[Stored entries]

================================

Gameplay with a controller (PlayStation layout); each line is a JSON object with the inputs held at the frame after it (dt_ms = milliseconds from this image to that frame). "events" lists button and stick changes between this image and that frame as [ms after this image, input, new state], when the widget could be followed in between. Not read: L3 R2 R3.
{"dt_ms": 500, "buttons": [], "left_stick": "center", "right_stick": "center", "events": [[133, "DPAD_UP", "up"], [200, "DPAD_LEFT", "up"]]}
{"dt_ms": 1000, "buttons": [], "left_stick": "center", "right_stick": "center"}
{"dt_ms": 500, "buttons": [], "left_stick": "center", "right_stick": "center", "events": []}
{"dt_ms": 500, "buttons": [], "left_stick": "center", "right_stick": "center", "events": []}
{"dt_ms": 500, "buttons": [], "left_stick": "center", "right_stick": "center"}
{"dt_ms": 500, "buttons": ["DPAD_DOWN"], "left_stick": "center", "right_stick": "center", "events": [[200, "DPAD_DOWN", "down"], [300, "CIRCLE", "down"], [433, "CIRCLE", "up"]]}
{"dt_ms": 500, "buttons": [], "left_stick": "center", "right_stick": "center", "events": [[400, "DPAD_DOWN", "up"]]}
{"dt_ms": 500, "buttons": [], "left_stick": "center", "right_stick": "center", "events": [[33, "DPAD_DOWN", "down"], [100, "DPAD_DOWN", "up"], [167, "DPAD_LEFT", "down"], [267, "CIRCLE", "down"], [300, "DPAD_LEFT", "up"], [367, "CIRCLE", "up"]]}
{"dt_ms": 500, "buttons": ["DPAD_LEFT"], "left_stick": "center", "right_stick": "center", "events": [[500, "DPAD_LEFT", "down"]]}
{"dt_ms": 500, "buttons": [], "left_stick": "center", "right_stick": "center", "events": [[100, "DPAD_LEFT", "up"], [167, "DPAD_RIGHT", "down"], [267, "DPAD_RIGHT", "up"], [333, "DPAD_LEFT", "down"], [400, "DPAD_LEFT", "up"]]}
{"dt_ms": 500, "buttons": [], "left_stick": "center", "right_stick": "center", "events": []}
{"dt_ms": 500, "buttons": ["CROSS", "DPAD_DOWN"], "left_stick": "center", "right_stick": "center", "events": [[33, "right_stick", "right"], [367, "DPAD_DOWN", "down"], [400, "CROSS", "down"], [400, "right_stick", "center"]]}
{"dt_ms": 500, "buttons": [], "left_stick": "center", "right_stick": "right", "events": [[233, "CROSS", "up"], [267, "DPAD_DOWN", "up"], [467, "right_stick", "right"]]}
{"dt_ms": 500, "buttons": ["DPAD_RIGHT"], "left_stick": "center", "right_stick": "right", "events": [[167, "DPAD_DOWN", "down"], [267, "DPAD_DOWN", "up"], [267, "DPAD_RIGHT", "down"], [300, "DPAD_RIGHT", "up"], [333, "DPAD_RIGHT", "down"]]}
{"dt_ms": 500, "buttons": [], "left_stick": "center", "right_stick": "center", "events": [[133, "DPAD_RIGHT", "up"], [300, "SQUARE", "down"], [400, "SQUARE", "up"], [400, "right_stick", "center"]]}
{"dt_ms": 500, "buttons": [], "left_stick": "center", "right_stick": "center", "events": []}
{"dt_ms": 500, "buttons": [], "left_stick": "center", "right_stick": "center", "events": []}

================================

> _Work instruction_
Which lines in the data hold the string "CROSS"? Copy each of them.

> _Answer to this exercise_
{"dt_ms": 500, "buttons": ["CROSS", "DPAD_DOWN"], "left_stick": "center", "right_stick": "center", "events": [[33, "right_stick", "right"], [367, "DPAD_DOWN", "down"], [400, "CROSS", "down"], [400, "right_stick", "center"]]}
{"dt_ms": 500, "buttons": [], "left_stick": "center", "right_stick": "right", "events": [[233, "CROSS", "up"], [267, "DPAD_DOWN", "up"], [467, "right_stick", "right"]]}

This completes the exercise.